- **Brief**
In the records that follow, locate every line with "Trade" and extract it.

Stored items
------------
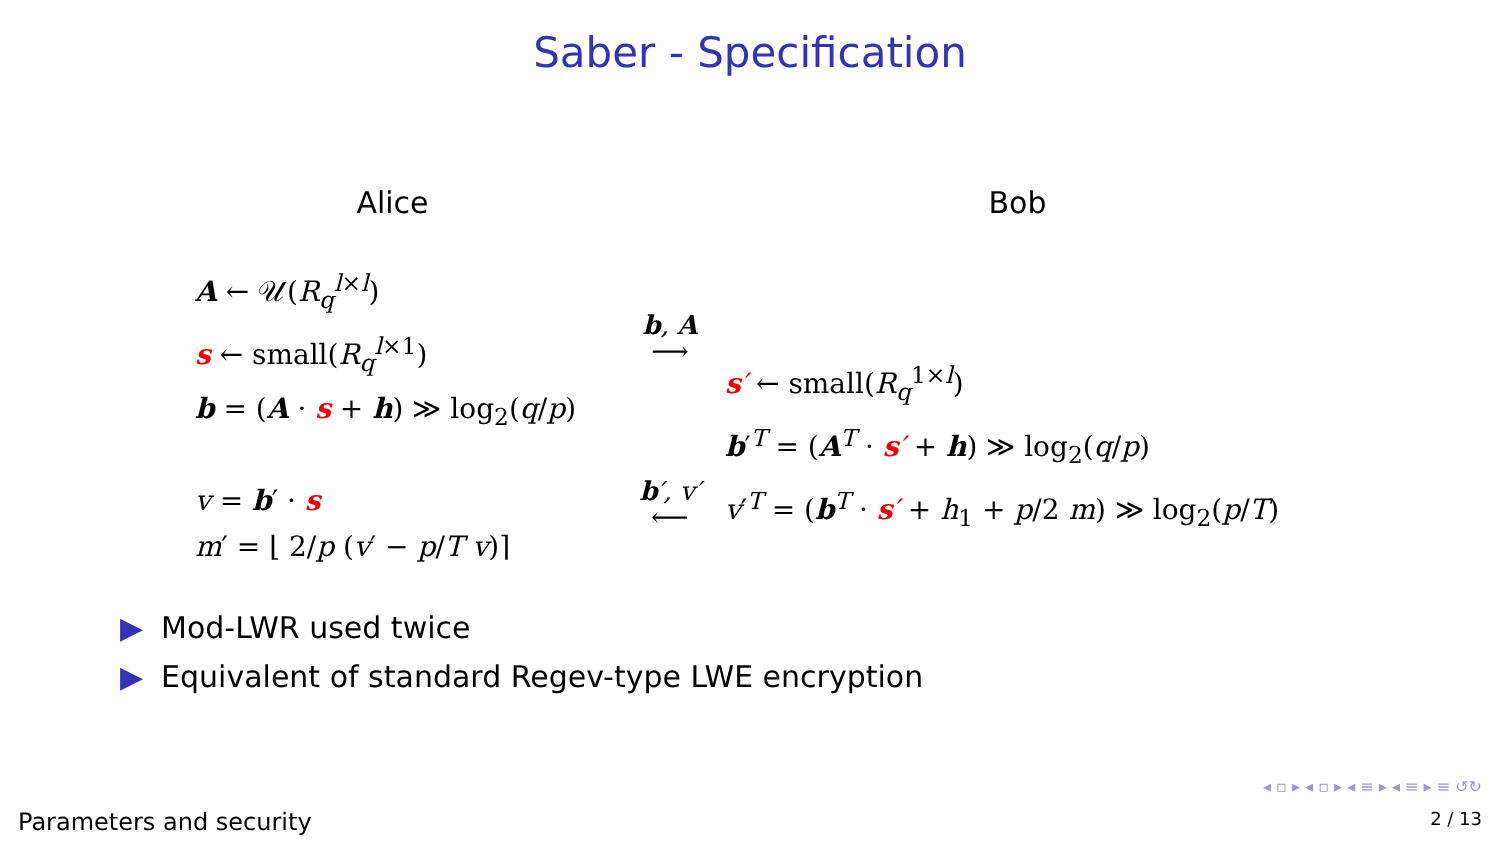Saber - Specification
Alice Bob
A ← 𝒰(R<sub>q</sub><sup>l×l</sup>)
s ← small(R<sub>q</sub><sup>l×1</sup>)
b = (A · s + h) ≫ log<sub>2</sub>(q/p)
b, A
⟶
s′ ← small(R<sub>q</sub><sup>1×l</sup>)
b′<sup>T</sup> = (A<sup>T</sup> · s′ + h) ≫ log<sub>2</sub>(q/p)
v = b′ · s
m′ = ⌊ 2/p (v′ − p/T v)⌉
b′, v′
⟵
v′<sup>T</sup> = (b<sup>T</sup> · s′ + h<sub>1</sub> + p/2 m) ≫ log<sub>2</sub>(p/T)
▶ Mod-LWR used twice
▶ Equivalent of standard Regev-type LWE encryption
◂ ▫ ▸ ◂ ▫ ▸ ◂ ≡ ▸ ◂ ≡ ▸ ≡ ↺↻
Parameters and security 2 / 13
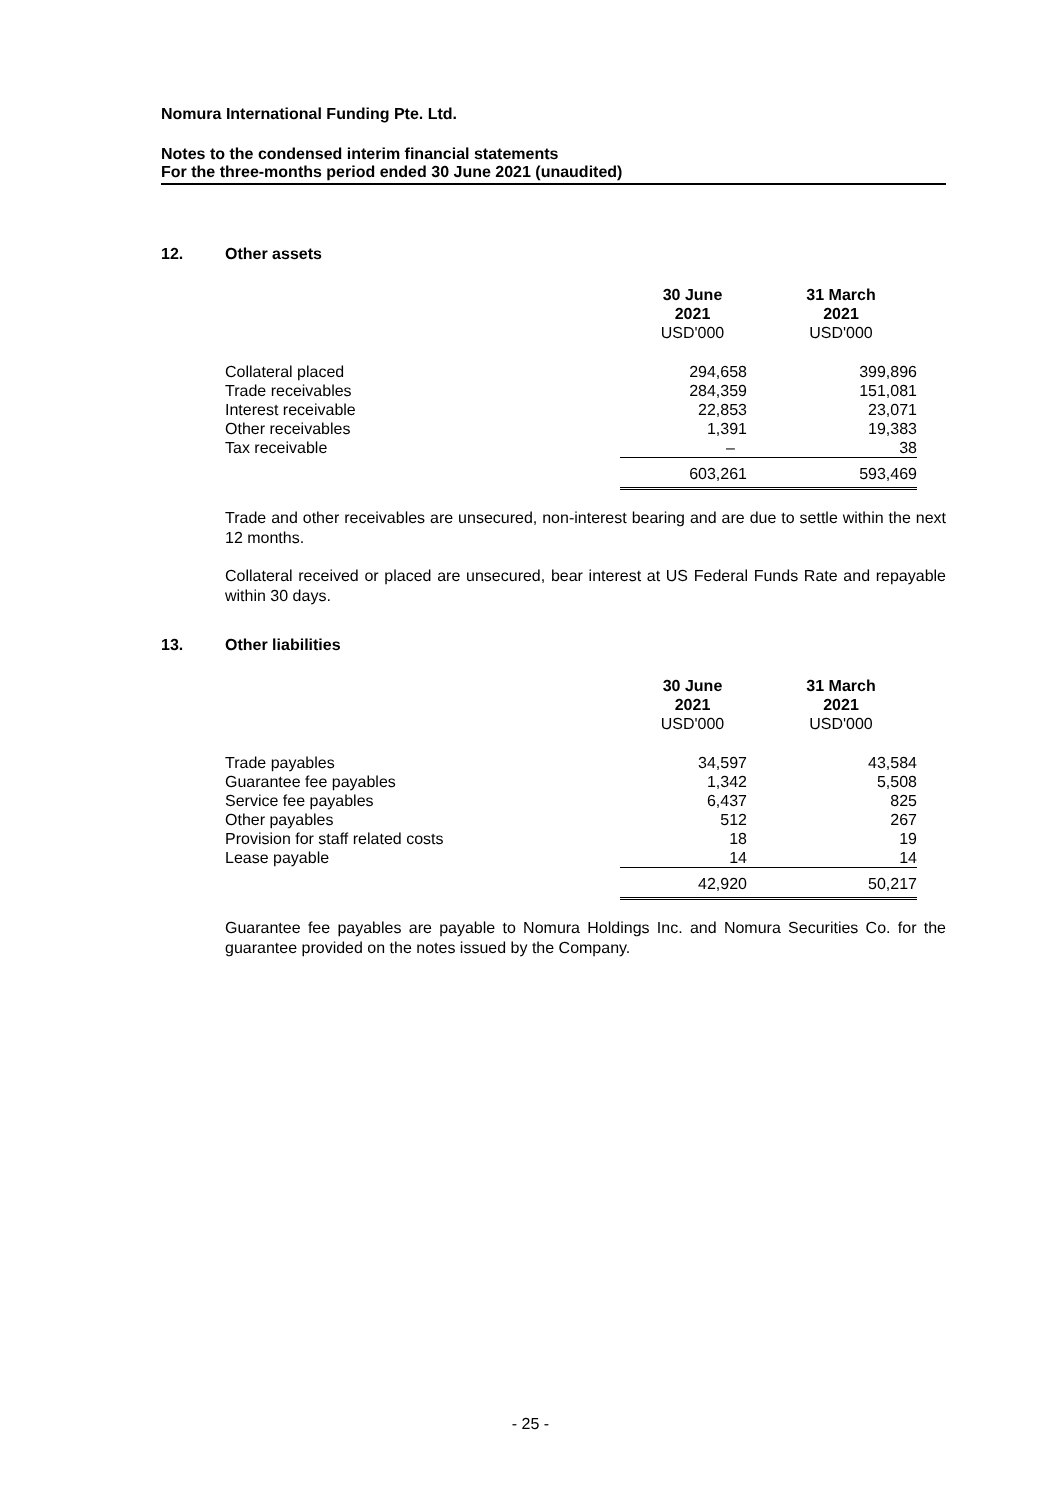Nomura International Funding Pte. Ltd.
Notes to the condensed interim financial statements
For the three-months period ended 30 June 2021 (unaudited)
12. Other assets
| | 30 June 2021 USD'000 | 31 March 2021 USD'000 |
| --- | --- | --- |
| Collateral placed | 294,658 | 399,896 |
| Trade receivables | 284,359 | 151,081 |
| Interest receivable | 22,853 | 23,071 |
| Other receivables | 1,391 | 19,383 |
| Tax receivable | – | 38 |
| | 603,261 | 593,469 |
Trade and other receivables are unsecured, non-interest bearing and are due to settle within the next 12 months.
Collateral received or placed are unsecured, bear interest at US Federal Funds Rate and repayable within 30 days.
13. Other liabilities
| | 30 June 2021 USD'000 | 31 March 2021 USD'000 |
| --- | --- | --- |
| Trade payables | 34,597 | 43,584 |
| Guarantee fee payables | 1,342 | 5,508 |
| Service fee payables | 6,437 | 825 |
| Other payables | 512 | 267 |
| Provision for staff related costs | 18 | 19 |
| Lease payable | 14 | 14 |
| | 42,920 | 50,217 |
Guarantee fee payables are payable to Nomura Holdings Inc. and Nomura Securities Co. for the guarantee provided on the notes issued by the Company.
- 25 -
------------
- **Exercise result**
| Trade receivables | 284,359 | 151,081 |
Trade and other receivables are unsecured, non-interest bearing and are due to settle within the next 12 months.
| Trade payables | 34,597 | 43,584 |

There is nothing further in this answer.